Step 4: Client Code Demonstration
import java.util.Arrays;
import java.util.List;
public class ClientExample {
public static void main(String[] args) {
List<Integer> integers = Arrays.asList(1, 2, 3, 4);
ProcessingStrategy<Integer, Integer> integerStrategy = StrategyFactory.getStrategy(Integer.class);
Integer sum = integerStrategy.process(integers);
System.out.println("Sum of integers: " + sum); // Should print 10
List<String> strings = Arrays.asList("Hello, ", "Generics", " with ", "Strategy!");
ProcessingStrategy<String, String> stringStrategy = StrategyFactory.getStrategy(String.class);
String concatenated = stringStrategy.process(strings);
System.out.println("Concatenated string: " + concatenated);
// Should print "Hello, Generics with Strategy!"
}
}
Verifying Correctness
Type Safety at Compile Time:
Each strategy is parameterized with T
and R
. The integer strategy only accepts List<Integer>
, and the string strategy only accepts List<String>
. If you try to use a strategy with the wrong type, the code won’t compile, catching errors early.
No Unnecessary Casting in Strategies:
Inside SumIntegersStrategy
, we directly use Integer i
from the list.
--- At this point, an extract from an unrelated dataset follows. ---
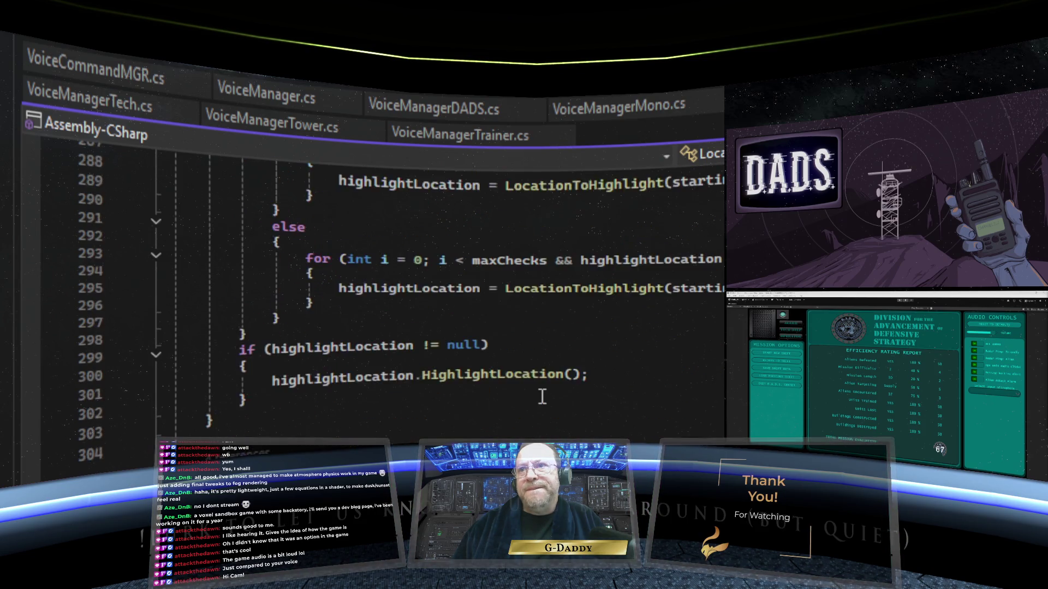
pyautogui.scroll(-3, 542, 397)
There’s no need for (Integer) item
casting. The Generics guarantee that the list only contains integers.
Correctness of Results:
- For the integer list
[1,2,3,4]
, the sum is indeed 10. - For the string list
["Hello, ", "Generics", " with ", "Strategy!"]
, the concatenation is correct and yields"Hello, Generics with Strategy!"
.
Flexible Extension:
Adding a new strategy, say FilterNullsStrategy<T>
that removes null elements before returning the filtered list, would simply involve creating a new class that implements ProcessingStrategy<T, List<T>>
, and then registering it with the factory. The rest of the code remains unchanged.
Conclusion
By pairing Generics with the Strategy Pattern, we achieve a robust design that is both flexible and type-safe. This combination ensures that incorrect type usage is caught at compile time, making the system safer and easier to maintain. Moreover, extending the system with new strategies or different data types becomes straightforward and low-risk. This pattern is not limited to processing lists — it can be applied to a wide range of algorithms and use cases where you need the freedom to switch behavior at runtime without sacrificing type safety.